Im Herzen des Sturms
Vasiliki zündete sich eine Zigarette an, zog daran, Bitterkeit füllte ihren Mund, sie löschte sie sofort. – Alter Spaß…, murmelte sie. Und was ihr ihr Sohn alles über die Zigarette erzählte, sie dort, ihre eigene. „Ich rauche nicht viel, Tschoni*“, rechtfertigte sie sich, und ihre Augen funkelten vor Liebe. „Kein, Mama Vasiliki, kein!“ schimpfte er sie, aber so süß, dass sie nie glaubte, wie sehr sie schaden konnte. Die andere sah sie schweigend an, kannte sie ein bisschen, mehr als die Worte ihrer Tochter – und diese ungefähr –, verstand nicht, was sie in diesem Moment verletzt hatte. Vasiliki stand auf – der Platz reichte nicht aus – und öffnete die erste Schublade ihrer großen Kommode, um ihren Tabak zu holen; sie brauchte ihn in diesem Moment nicht, aber sie tat es trotzdem, aus Verlegenheit.
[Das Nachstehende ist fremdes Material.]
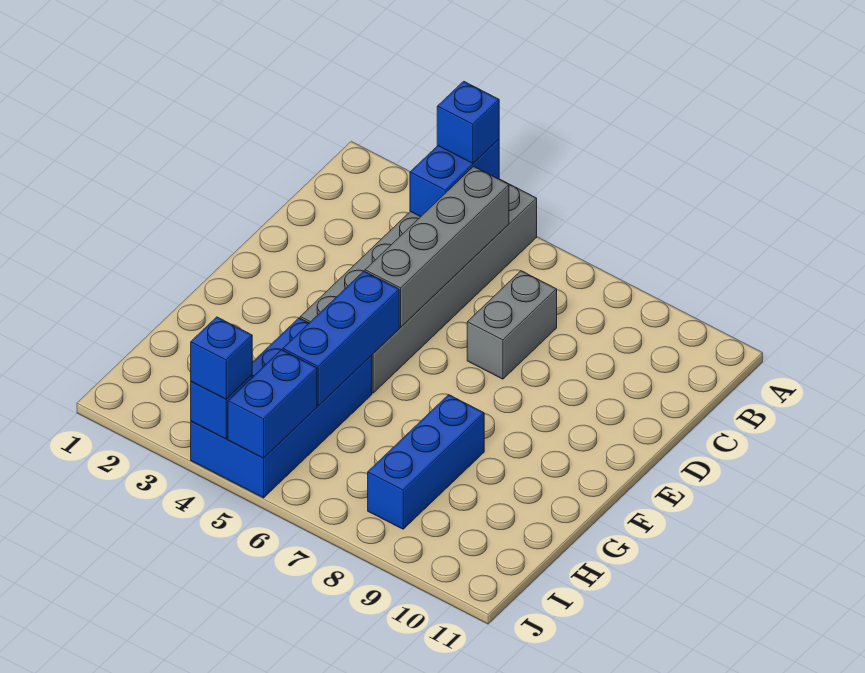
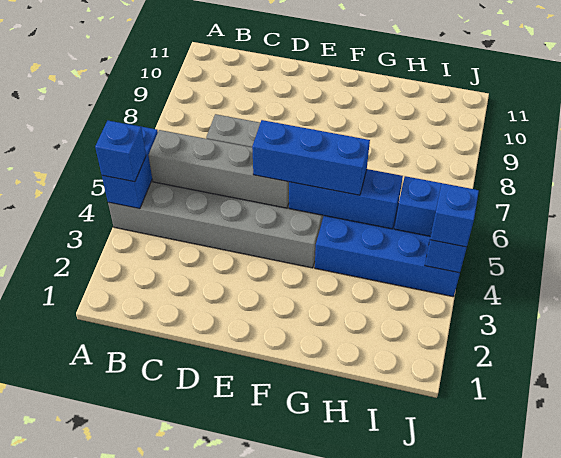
blue 1x2 brick [410,139,499,217] -> blue 1x2 brick turned to [102,126,158,209]
blue 1x3 brick [368,395,484,529] -> blue 1x3 brick moved to [252,120,370,195]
Dennoch drehte sie eine weitere Zigarette, zündete sie an, pustete den Rauch aus ihren Lungen, schüttelte die Asche ab und füllte die Gläser wieder mit Tsipouro. „Ich habe wehgetan… ich tat weh… ich tue weh…“ wollte sie Ilarias sagen, fühlte, dass sie ihr Leben beneidete – „Mit demselben Mann bis zum Ende geliebt!“ hatte sie neulich bewundert, sicher hatte ihre Tochter ihr das vorausgeahnt.
* Mein Spatz.
Sie wollte ihr erklären, dass sie viele Wunden trug, aber… Aber sie sah ihre traurigen Augen, Ilarias war ein fröhlicher Mensch, das wusste sie, verstand sie, ein fröhlicher Mensch, der viel gekämpft hatte und noch immer kämpfte, und: Mein Gott, dachte sie, was soll sie noch sagen? Was anderes sollte sie erwarten? Sie sprach nicht, klagte Vasiliki nicht über ihre eigenen Wunden. Wenn die andere sie glücklich sehen wollte mit einem beneidenswerten Leben, sollte sie es so sehen. Vielleicht war das besser. Für beide. Jetzt war das Zimmer voller Schatten. Alles hatte andere Dimensionen angenommen, wie auch die Wahrheit, die an ihre Türen klopfte und verlangte, hereinzukommen und die Dinge an ihren Platz zu stellen. Oder alles in die Luft zu jagen. – Bevor ich weitermache, möchte ich das Kind sehen. Sie stiegen die Treppe so leise wie möglich hinauf, jedes ihrer Schritte quietschte – die Feuchtigkeit vom Meer hatte auch das Haus durchdrungen, ließ die Treppen stöhnen, wie auch die beiden Frauen. Sie schlichen auf den Zehenspitzen, um das Baby nicht zu wecken. Wenn jemand unbefleckt war, etwas Hoffnung in ihrem Leben, dann war es dieses Kind.